Bild: Muss sich erklären: die Angeklagte Andrea B., hier im Landgericht Münch…
KARLSRUHE taz | Eigentlich gilt Selbstverteidigung nicht als Terrorismus.
Was aber, wenn sich jemand in syrischen Rebellengebieten gegen Angriffe der
staatlichen Armee verteidigen will? Im Fall der „Allgäuer Islamistin“
Andrea B. muss jetzt der Bundesgerichtshof ein Grundsatzurteil fällen.

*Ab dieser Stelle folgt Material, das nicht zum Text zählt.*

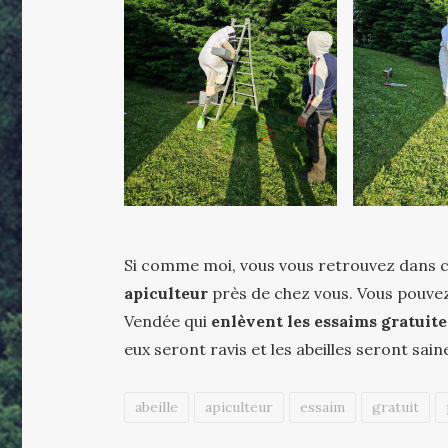
Si comme moi, vous vous retrouvez dans ce
apiculteur
près de chez vous. Vous pouve
Vendée qui
enlèvent les essaims gratuit
eux seront ravis et les abeilles seront sain
abeille
apiculteur
essaim
gratuit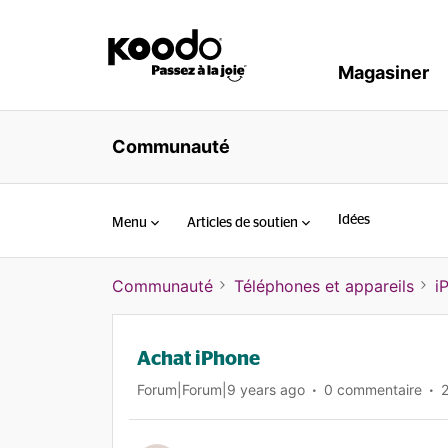
Magasiner
Communauté
Idées
Menu
Articles de soutien
Communauté
Téléphones et appareils
i
Achat iPhone
Forum|Forum|9 years ago
0 commentaire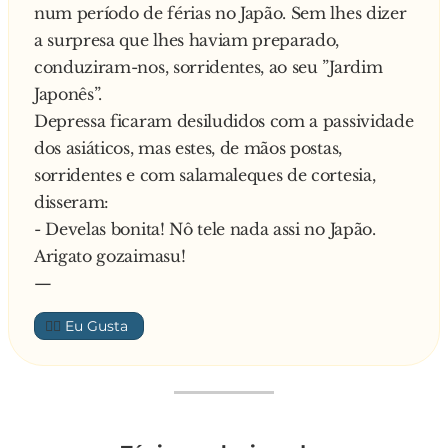
num período de férias no Japão. Sem lhes dizer
baixar para apanhar nada, que lá vem ele … e
a surpresa que lhes haviam preparado,
pimba, e catrapimba, ufff! Quando me casê, o
conduziram-nos, sorridentes, ao seu ”Jardim
mê rabinho parecia uma moeda d’ um cêntime,
Japonês”.
agora parece uma moeda d’ um Euro!
Depressa ficaram desiludidos com a passividade
Diz o pai:
dos asiáticos, mas estes, de mãos postas,
- Atão, e ó filha … vais tu arranjar problemes por
sorridentes e com salamaleques de cortesia,
causa de 99 cêntimes?
disseram:
- Develas bonita! Nô tele nada assi no Japão.
Arigato gozaimasu!
—
👍🏼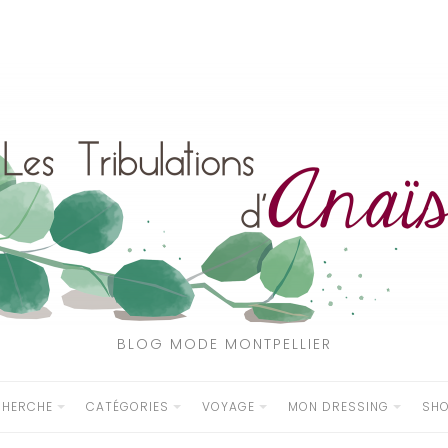
BLOG MODE MONTPELLIER
CHERCHE
CATÉGORIES
VOYAGE
MON DRESSING
SH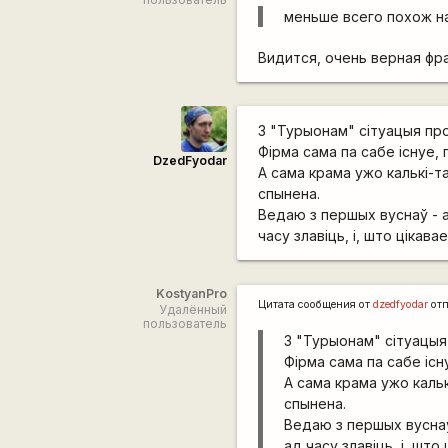
меньше всего похож на
Видится, очень верная фраз
З "Турыонам" сітуацыя пр
Фірма сама па сабе існуе, 
DzedFyodar
А сама крама ужо калькі-т
спынена.
Ведаю з першых вуснаў - а
часу злавіць, і, што цікава
KostyanPro
Цитата сообщения от
dzedfyodar
от
Удалённый
пользователь
З "Турыонам" сітуацыя
Фірма сама па сабе існ
А сама крама ужо каль
спынена.
Ведаю з першых вуснаў
ад часу злавіць, і, што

Die junge Verkäuferin aus Immenstadt konvertierte 2012 zum Islam und
radikalisierte sich schnell. Im Internet lernte sie ein Paar kennen, das
aus Hessen stammte und jetzt in den syrischen Kampfgebieten lebte. B.
reiste 2014 ebenfalls nach Syrien und wurde zur Zweitfrau des Mannes. Mit
dabei hatte sie ihre beiden Töchter, damals drei und sieben Jahre alt. Der
Mann kämpfte zwar für die Nusra-Front, den syrischen Ableger von Al Qaida.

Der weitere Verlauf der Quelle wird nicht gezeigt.